Les secondes lui parurent des heures.

Et le journaliste, encore qu’il fût immobilisé, sans se rendre compte comment ni pourquoi, encore qu’il fût par terre, le visage enfoncé dans la poussière, n’entendait pas claquer le revolver.

Il entendait ses agresseurs parler :

– Ça va bien pour les cordes, déclarait le Bedeau… et maintenant le filet.

Fandor, attaché par les pieds et les poings, vit alors Mario Isolino qui s’approchait, sur un signe du Bedeau, et étendait par terre, à côté de lui, future victime des apaches, un grand filet aux mailles serrées, aux fils solides et résistants, sorte de nasse de pêche ou de hamac.

– Que diable vont-ils faire de moi ? pensa Fandor dont le cœur battait à lui rompre la poitrine.

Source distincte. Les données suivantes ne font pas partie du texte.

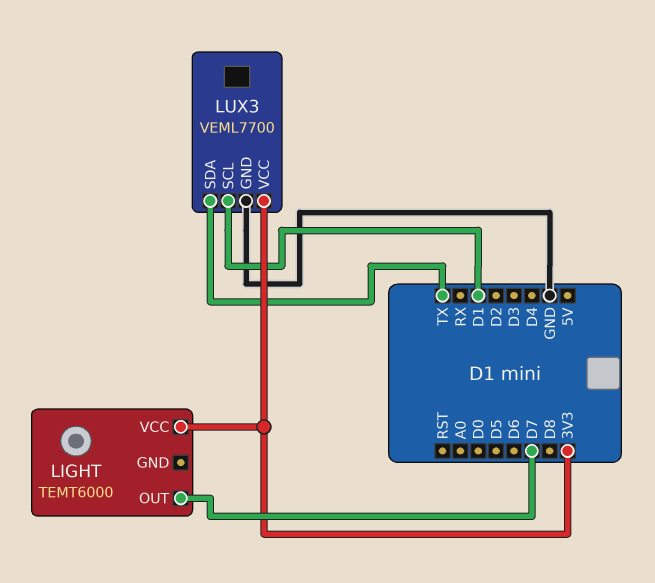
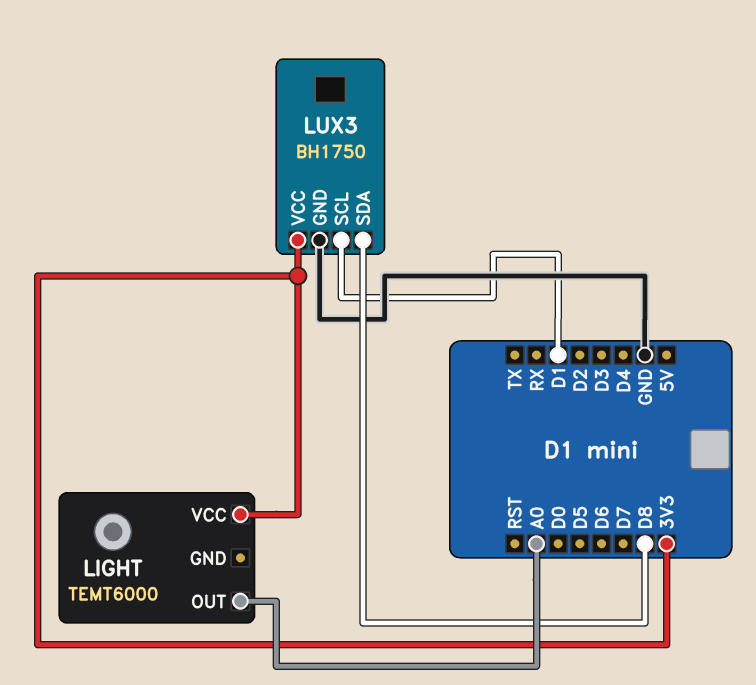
LIGHT pin OUT: D7 -> A0
LUX3: VEML7700 -> BH1750
LUX3 pin SDA: TX -> D8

Comme s’il avait deviné sa pensée, le Bedeau le renseigna avec un sourire sardonique. Il expliqua :

– Les revolvers font du bruit et l’on retrouve ceux qui ont tiré rien qu’à la blessure faite qui détermine la grosseur des balles. Tu connais ça, pas vrai, Fandor, l’apprenti policier ? Nous aussi. Faut pas croire que nous sommes des imbéciles. D’ailleurs on a des ordres pour ne pas trouer la peau, mais il y a mieux à faire et tu vas bien voir.

Le Bedeau se tourna alors du côté de ses compagnons :

– Allez, vous autres, le Barbu, Œil-de-Bœuf, empoignez-moi ce colis et en route pour la falaise. Moi je passe devant pour faire, s’il le faut, la trouée. Macaroni fermera la marche.

En un clin d’œil, Fandor, de plus en plus immobilisé, roulé, cousu pour ainsi dire dans son filet, était hissé sur les épaules des deux lieutenants du Bedeau.

Il comprenait le sort qui l’attendait.

On allait le précipiter du haut d’un rocher dans la mer.

Mais peu lui importait à ce moment.

L’issue terrible de l’aventure qu’il prévoyait ne l’émotionnait pas, car Fandor, des propos tenus par le Bedeau, n’avait retenu qu’une chose :

C’est que l’apache avait reçu des ordres et qu’il s’y conformait.

Les ordres de qui ?

Parbleu, il n’y avait pas moyen d’en douter, ce n’était, ce ne pouvait être que Fantômas.